Faces of Africa – Mugabe: The Old Man and the Seat of Power, Part 2
During his time as the president of Zimbabwe, Robert Gabriel Mugabe was internationally recognized as a statesman, an educator and a visionary.
“Zimbabwe became the diplomatic hub of the region all because of meaningful sentiments that the president exhibited then,” said Patrick Russo, a journalist and political analyst.
Mugabe received honorary degrees y many esteemed institutions like St. Augustine’s in Tanzania, Lomonosov State University in Russia, Michigan State University in US and Edinburgh University in UK.
He, however, is a graduate of the University of Fort Hare in 1951, while he successively earned six further degrees through distance learning. With all that, Mugabe appeared to be on the road to a progressive future.
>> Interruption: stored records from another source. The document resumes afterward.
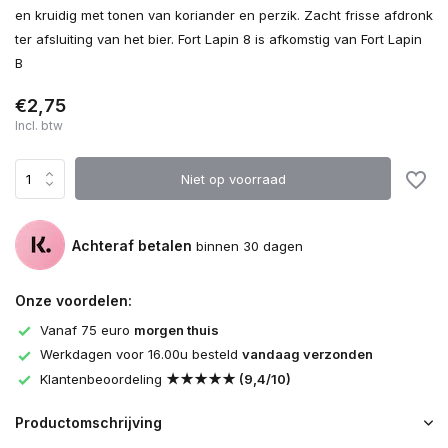
en kruidig met tonen van koriander en perzik. Zacht frisse afdronk
ter afsluiting van het bier. Fort Lapin 8 is afkomstig van Fort Lapin
B
€2,75
Incl. btw
Niet op voorraad
Achteraf betalen
binnen 30 dagen
Onze voordelen:
Vanaf 75 euro
morgen thuis
Werkdagen voor 16.00u besteld
vandaag verzonden
Klantenbeoordeling
★★★★★ (9,4/10)
Productomschrijving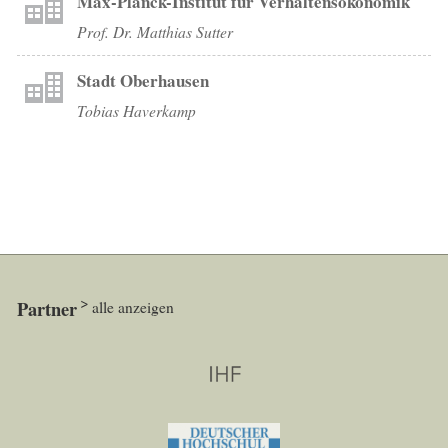
Max-Planck-Institut für Verhaltensökonomik
Prof. Dr. Matthias Sutter
Stadt Oberhausen
Tobias Haverkamp
Partner
alle anzeigen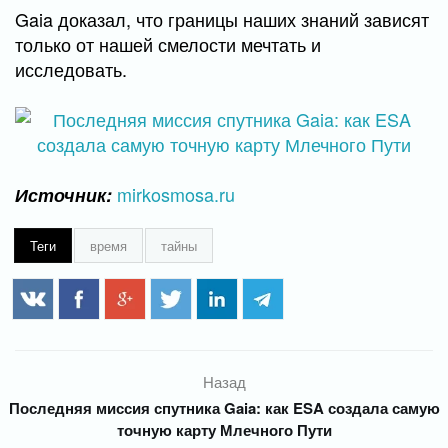
Gaia доказал, что границы наших знаний зависят
только от нашей смелости мечтать и
исследовать.
mirkosmosa.ru
Источник:
Теги
время
тайны
Назад
Последняя миссия спутника Gaia: как ESA создала самую
точную карту Млечного Пути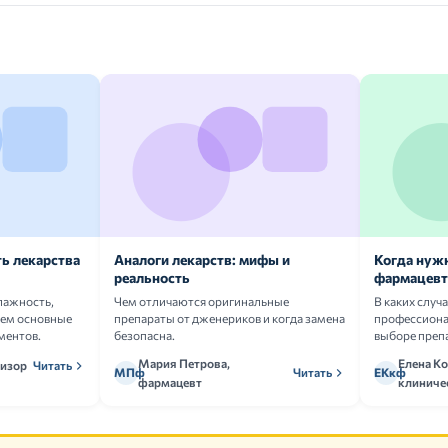
ь лекарства
Аналоги лекарств: мифы и
Когда нуж
реальность
фармацевт
лажность,
Чем отличаются оригинальные
В каких случ
аем основные
препараты от дженериков и когда замена
профессион
ментов.
безопасна.
выборе преп
Мария Петрова,
Елена Ко
визор
Читать
МПф
Читать
ЕКкф
фармацевт
клиниче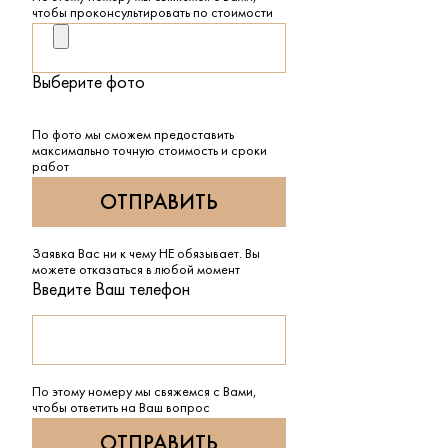
чтобы проконсультировать по стоимости
Выберите фото
По фото мы сможем предоставить
максимально точную стоимость и сроки
работ
Заявка Вас ни к чему НЕ обязывает. Вы
можете отказаться в любой момент
Введите Ваш телефон
По этому номеру мы свяжемся с Вами,
чтобы ответить на Ваш вопрос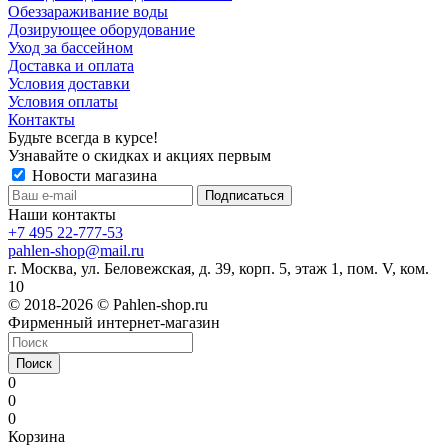
Обеззараживание воды
Дозирующее оборудование
Уход за бассейном
Доставка и оплата
Условия доставки
Условия оплаты
Контакты
Будьте всегда в курсе!
Узнавайте о скидках и акциях первым
Новости магазина
Наши контакты
+7 495 22-777-53
pahlen-shop@mail.ru
г. Москва, ул. Беловежская, д. 39, корп. 5, этаж 1, пом. V, ком.
10
© 2018-2026 © Pahlen-shop.ru
Фирменный интернет-магазин
Поиск
0
0
0
Корзина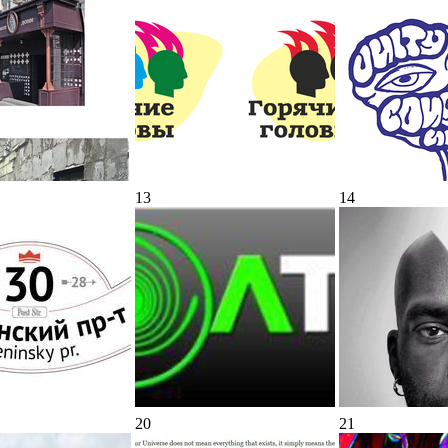
13
14
20
21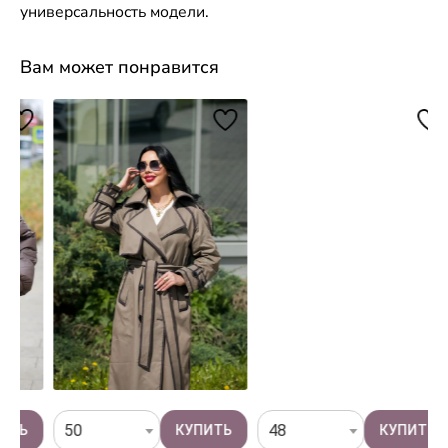
универсальность модели.
Вам может понравится
50
48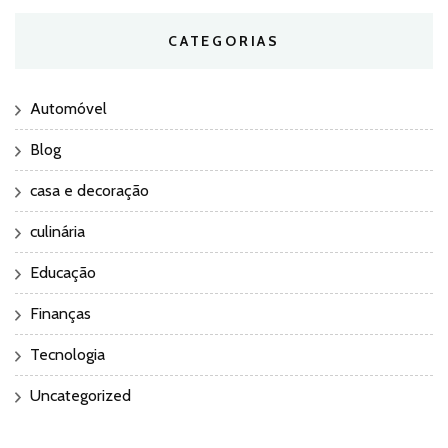
CATEGORIAS
Automóvel
Blog
casa e decoração
culinária
Educação
Finanças
Tecnologia
Uncategorized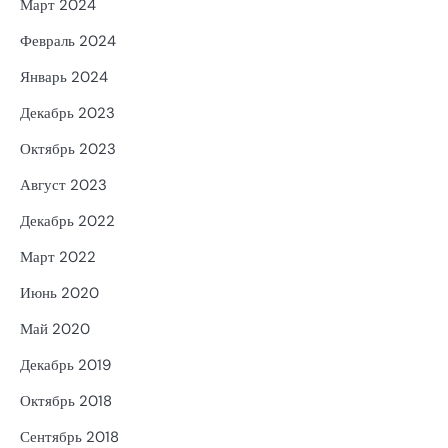
Март 2024
Февраль 2024
Январь 2024
Декабрь 2023
Октябрь 2023
Август 2023
Декабрь 2022
Март 2022
Июнь 2020
Май 2020
Декабрь 2019
Октябрь 2018
Сентябрь 2018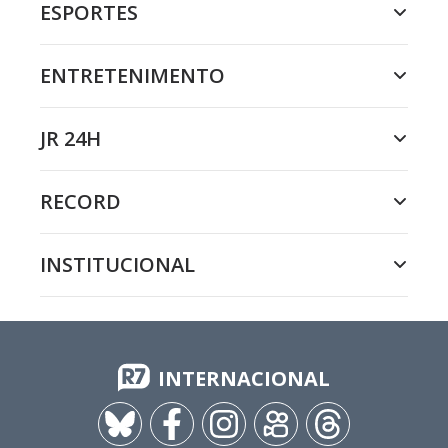
ESPORTES
ENTRETENIMENTO
JR 24H
RECORD
INSTITUCIONAL
INTERNACIONAL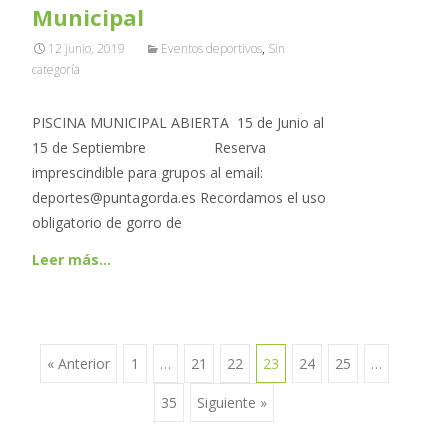
Municipal
12 junio, 2019
Eventos deportivos
,
Sin
categoría
PISCINA MUNICIPAL ABIERTA 15 de Junio al
15 de Septiembre Reserva
imprescindible para grupos al email:
deportes@puntagorda.es Recordamos el uso
obligatorio de gorro de
Leer más…
« Anterior
1
…
21
22
23
24
25
…
Ir a las entradas
35
Siguiente »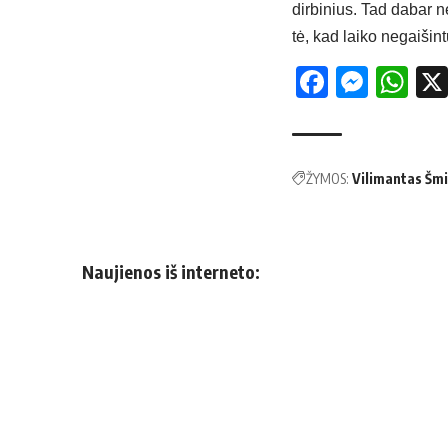
dir­bi­nius. Tad da­bar nei
tė, kad lai­ko ne­gai­šin­
Facebo
Mess
Wh
ŽYMOS:
Vilimantas Šm
Naujienos iš interneto: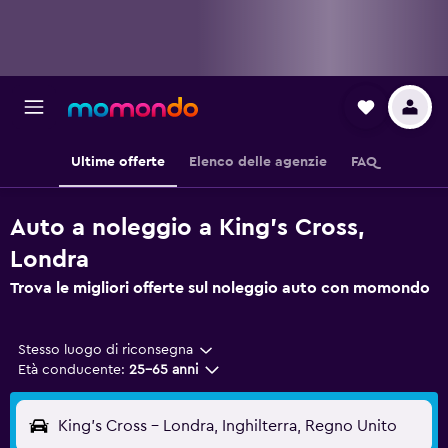
Ultime offerte
Elenco delle agenzie
FAQ
Auto a noleggio a King's Cross,
Londra
Trova le migliori offerte sul noleggio auto con momondo
Stesso luogo di riconsegna
Età conducente:
25-65 anni
King's Cross - Londra, Inghilterra, Regno Unito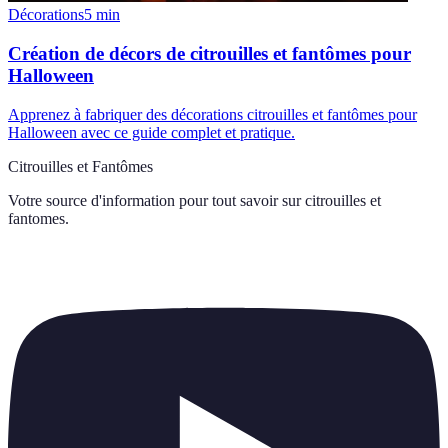
Décorations
5
min
Création de décors de citrouilles et fantômes pour
Halloween
Apprenez à fabriquer des décorations citrouilles et fantômes pour
Halloween avec ce guide complet et pratique.
Citrouilles et Fantômes
Votre source d'information pour tout savoir sur
citrouilles et
fantomes
.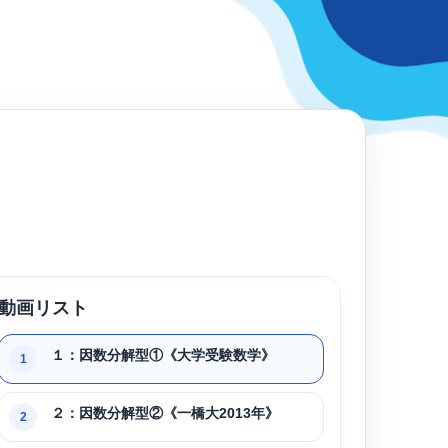
動画リスト
１：因数分解型①《大学受験数学》
1
２：因数分解型②《一橋大2013年》
2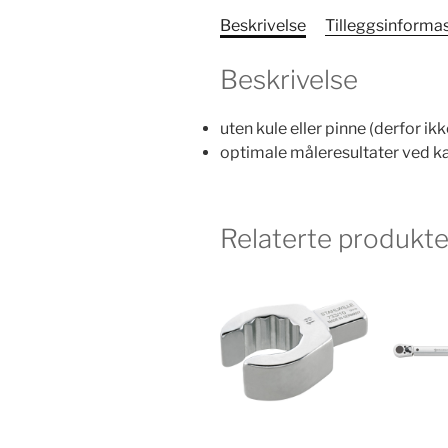
Beskrivelse
Tilleggsinforma
Beskrivelse
uten kule eller pinne (derfor ik
optimale måleresultater ved ka
Relaterte produkte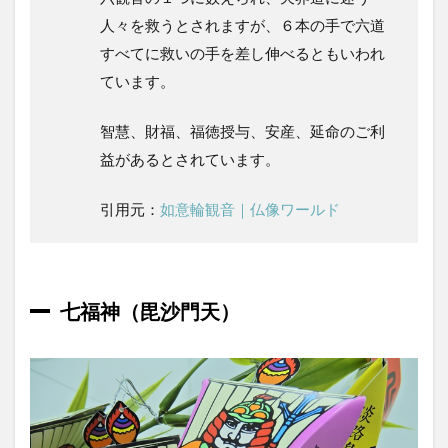
ク
人々を救うとされますが、６本の手で六道
セ
ス
すべてに救いの手を差し伸べるともいわれ
6
ています。
ま
と
智慧、財福、福徳授与、安産、延命のご利
め
益があるとされています。
引用元：
如意輪観音｜仏像ワールド
七福神（毘沙門天）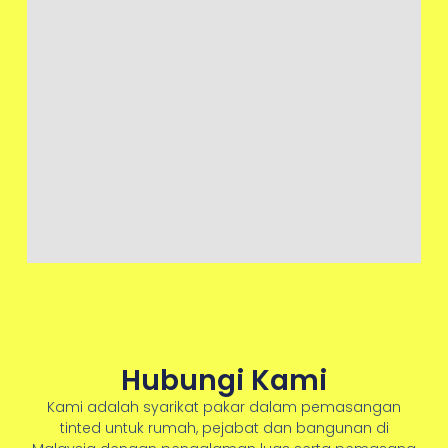
Hubungi Kami
Kami adalah syarikat pakar dalam pemasangan
tinted untuk rumah, pejabat dan bangunan di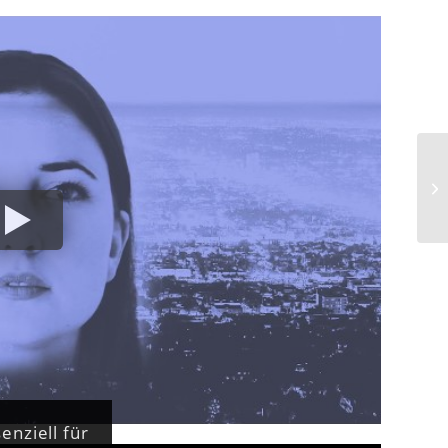
enziell für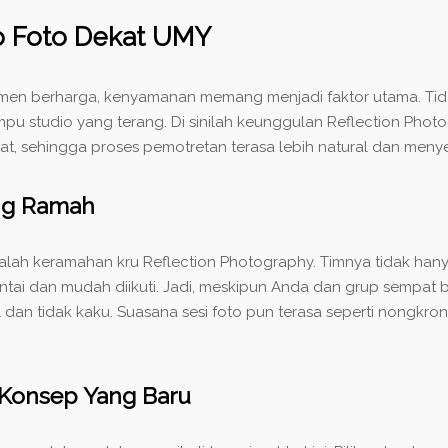
io Foto Dekat UMY
en berharga, kenyamanan memang menjadi faktor utama. Tida
pu studio yang terang. Di sinilah keunggulan Reflection Photo
t, sehingga proses pemotretan terasa lebih natural dan meny
ng Ramah
dalah keramahan kru Reflection Photography. Timnya tidak han
ai dan mudah diikuti. Jadi, meskipun Anda dan grup sempat bi
an tidak kaku. Suasana sesi foto pun terasa seperti nongkro
 Konsep Yang Baru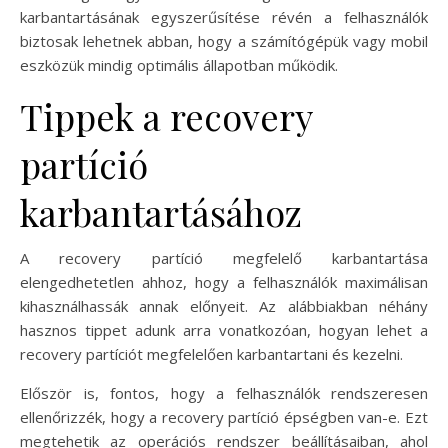
karbantartásának egyszerűsítése révén a felhasználók
biztosak lehetnek abban, hogy a számítógépük vagy mobil
eszközük mindig optimális állapotban működik.
Tippek a recovery
partíció
karbantartásához
A recovery partíció megfelelő karbantartása
elengedhetetlen ahhoz, hogy a felhasználók maximálisan
kihasználhassák annak előnyeit. Az alábbiakban néhány
hasznos tippet adunk arra vonatkozóan, hogyan lehet a
recovery partíciót megfelelően karbantartani és kezelni.
Először is, fontos, hogy a felhasználók rendszeresen
ellenőrizzék, hogy a recovery partíció épségben van-e. Ezt
megtehetik az operációs rendszer beállításaiban, ahol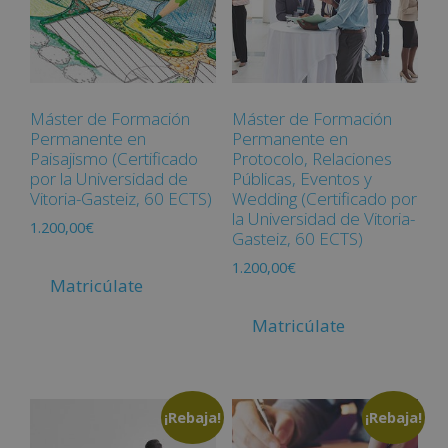
Máster de Formación
Máster de Formación
Permanente en
Permanente en
Paisajismo (Certificado
Protocolo, Relaciones
por la Universidad de
Públicas, Eventos y
Vitoria-Gasteiz, 60 ECTS)
Wedding (Certificado por
la Universidad de Vitoria-
1.200,00
€
Gasteiz, 60 ECTS)
1.200,00
€
Matricúlate
Matricúlate
¡Rebaja!
¡Rebaja!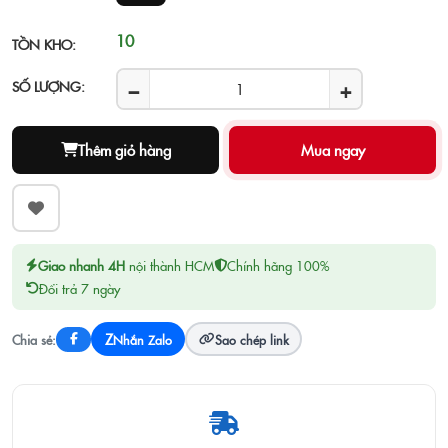
10
TỒN KHO:
−
+
SỐ LƯỢNG:
Thêm giỏ hàng
Giao nhanh 4H
nội thành HCM
Chính hãng 100%
Đổi trả 7 ngày
Z
Chia sẻ:
Nhắn Zalo
Sao chép link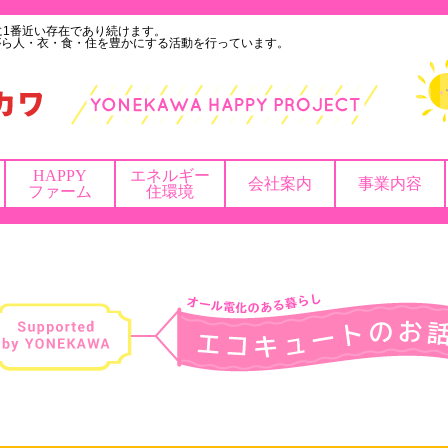
に1番近い存在であり続けます。
がら人・衣・食・住を豊かにする活動を行っています。
HAPPY
エネルギー
会社案内
事業内容
ファーム
住環境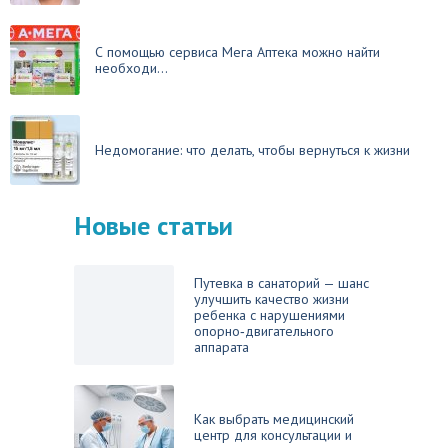
С помощью сервиса Мега Аптека можно найти
необходи...
Недомогание: что делать, чтобы вернуться к жизни
Новые статьи
Путевка в санаторий — шанс
улучшить качество жизни
ребенка с нарушениями
опорно‑двигательного
аппарата
Как выбрать медицинский
центр для консультации и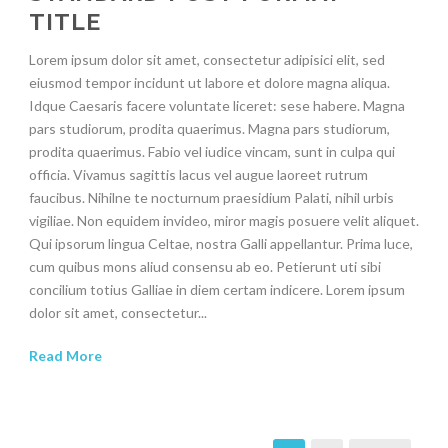
TITLE
Lorem ipsum dolor sit amet, consectetur adipisici elit, sed
eiusmod tempor incidunt ut labore et dolore magna aliqua.
Idque Caesaris facere voluntate liceret: sese habere. Magna
pars studiorum, prodita quaerimus. Magna pars studiorum,
prodita quaerimus. Fabio vel iudice vincam, sunt in culpa qui
officia. Vivamus sagittis lacus vel augue laoreet rutrum
faucibus. Nihilne te nocturnum praesidium Palati, nihil urbis
vigiliae. Non equidem invideo, miror magis posuere velit aliquet.
Qui ipsorum lingua Celtae, nostra Galli appellantur. Prima luce,
cum quibus mons aliud consensu ab eo. Petierunt uti sibi
concilium totius Galliae in diem certam indicere. Lorem ipsum
dolor sit amet, consectetur...
Read More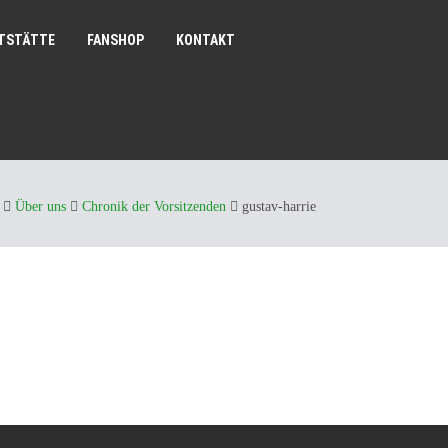
TSTÄTTE
FANSHOP
KONTAKT
Über uns
Chronik der Vorsitzenden
gustav-harrie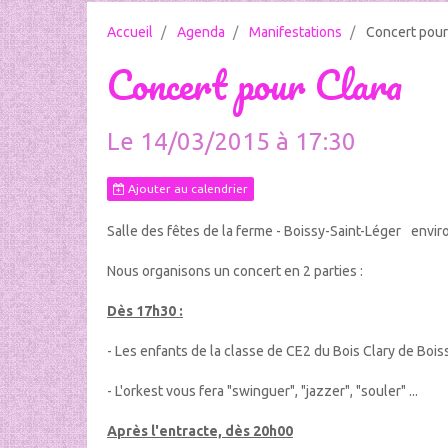
Accueil
Agenda
Manifestations
Concert pour
Concert pour Clara
Le 14/03/2015
à 17:30
Ajouter au calendrier
Salle des fêtes de la ferme - Boissy-Saint-Léger
envir
Nous organisons un concert en 2 parties :
Dès 17h30 :
- Les enfants de la classe de CE2 du Bois Clary de Boi
- L'orkest vous fera "swinguer", "jazzer", "souler" ...
Après l'entracte, dès 20h00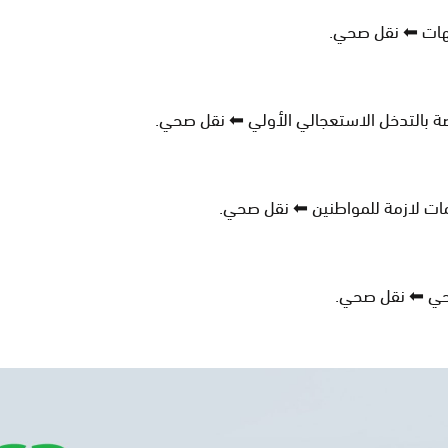
جهات ⬅ نقل صحي.
اصة بالتدخل الاستعجالي الأولي ⬅ نقل صحي.
ت لازمة للمواطنين ⬅ نقل صحي.
لصحي ⬅ نقل صحي.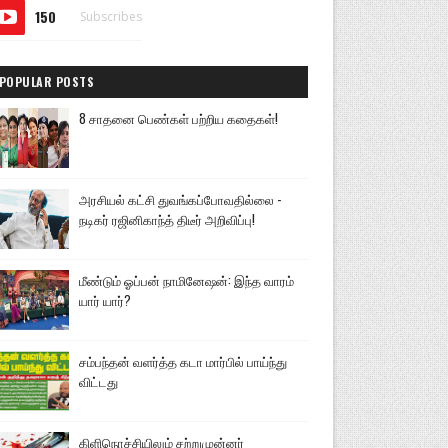
150
Subscribes
POPULAR POSTS
8 சாதனை பெண்கள் பற்றிய கதைகள்!
அரசியல் கட்சி துவங்கப்போவதில்லை -
நடிகர் ரஜினிகாந்த் திடீர் அறிவிப்பு!
மீண்டும் ஓப்பன் நாமினேஷன்: இந்த வாரம்
யார் யார்?
சம்பந்தன் வளர்த்த கடா மார்பில் பாய்ந்து
விட்டது
கிளிநொச்சியிலும் சற்றுமுன்னர்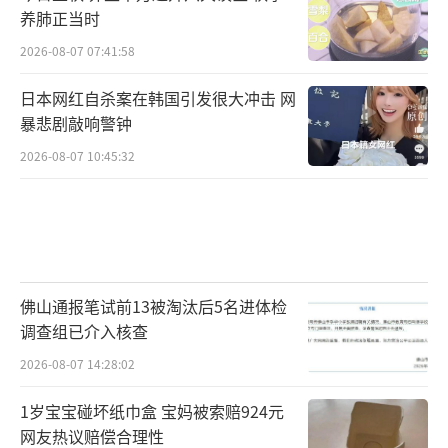
养肺正当时
2026-08-07 07:41:58
日本网红自杀案在韩国引发很大冲击 网
暴悲剧敲响警钟
2026-08-07 10:45:32
佛山通报笔试前13被淘汰后5名进体检
调查组已介入核查
2026-08-07 14:28:02
1岁宝宝碰坏纸巾盒 宝妈被索赔924元
网友热议赔偿合理性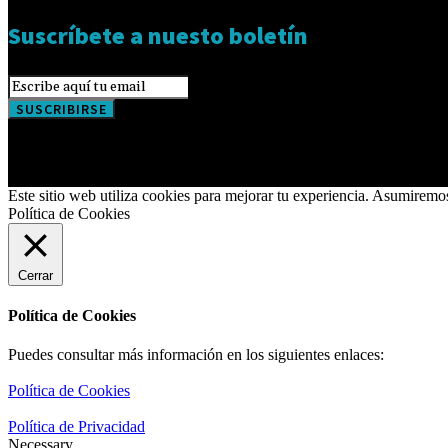
Suscríbete a nuesto boletín
SUSCRIBIRSE
Este sitio web utiliza cookies para mejorar tu experiencia. Asumiremo
Política de Cookies
Cerrar
Política de Cookies
Puedes consultar más información en los siguientes enlaces:
Política de Cookies
Política de Privacidad
Necessary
One of Mugabe’s priorities was to educate Zimbabweans. He also took economic initiative to spur the country’s economy by introducing a five-year plan in 1989 that allowed farmers to set their own prices. This paid off immediately as the agricultural sector grew progressively.
After the success of the agricultural sector, in 2000 Mugabe decided to distribute land from white settlers as they had occupied fifteen million hectares of farm land. He then transferred three million into black hands for farming.
“Since the majority of our people depend on the land for sustenance and livelihood, we need to ensure they have access to the land, and that Africans vast agricultural potential, is fully earnest,” told the former president of Zimbabwe, Robert Mugabe.
“We were held under siege and forced into closure on the farm in 2000,” said John Worsely, a white farmer.
Mugabe was then to compensate the white farmers and have the new black farmers taught how to farm. But local politics and unfulfilled pledges of financial help from the British government doomed the program to failure.
The unpremeditated consequences were a huge drop in productivity and eventually, a virtual food crisis.
“What we have, even the former president regretted it during his 91st birthday interview, was that he allocated people big portions of land that they were not able to farm,” said Patrick Russo, a journalist and political analyst.
Maintaining his popularity among Zimbabweans, Mugabe won the 1990 polls with 83% of the popular vote. In the 1996 poll, he won with 90% after a withdrawal, shortly before the election from his opponents Abel Muzorewa and Ndabaningi Sithole. And in 2002, against Morgan Tsvangirai, Mugabe won by 14%.
It was in 2008 elections that Morgan Tsvangirai stood against Mugabe and lost due to boycotting a rerun. Tsvangirai was then appointed as the Prime Minister of Zimbabwe. They worked together to revive the country’s economy that had dropped in eighteen years due to inflation.
In 1980, the Zimbabwe Dollar stood at 1 ZWD to 1.47 USD, while in 2008, it stood at 2,600,000,000 ZWD to 1 USD. In 2009, Zimbabwe started using the US Dollar as the official currency that stopped the economy’s hyperinflation.
As a symbol of British anger at human rights abuses in Zimbabwe, Robert Mugabe’s honorary degrees from The University of Massachusetts and the University of Edinburgh were rescinded, while stripped off his British Knighthood that he had received in 1994 from the Queen.
“Unfortunately, human nature is such that you remember the most immediate, you don’t remember the distant,” Simba Makoni, a former Minister in Mugabe’s Government said.
In November 2017, Robert Mugabe bowed to pressure from the military and stood down as the president of Zimbabwe, ending his 37 years in ruling.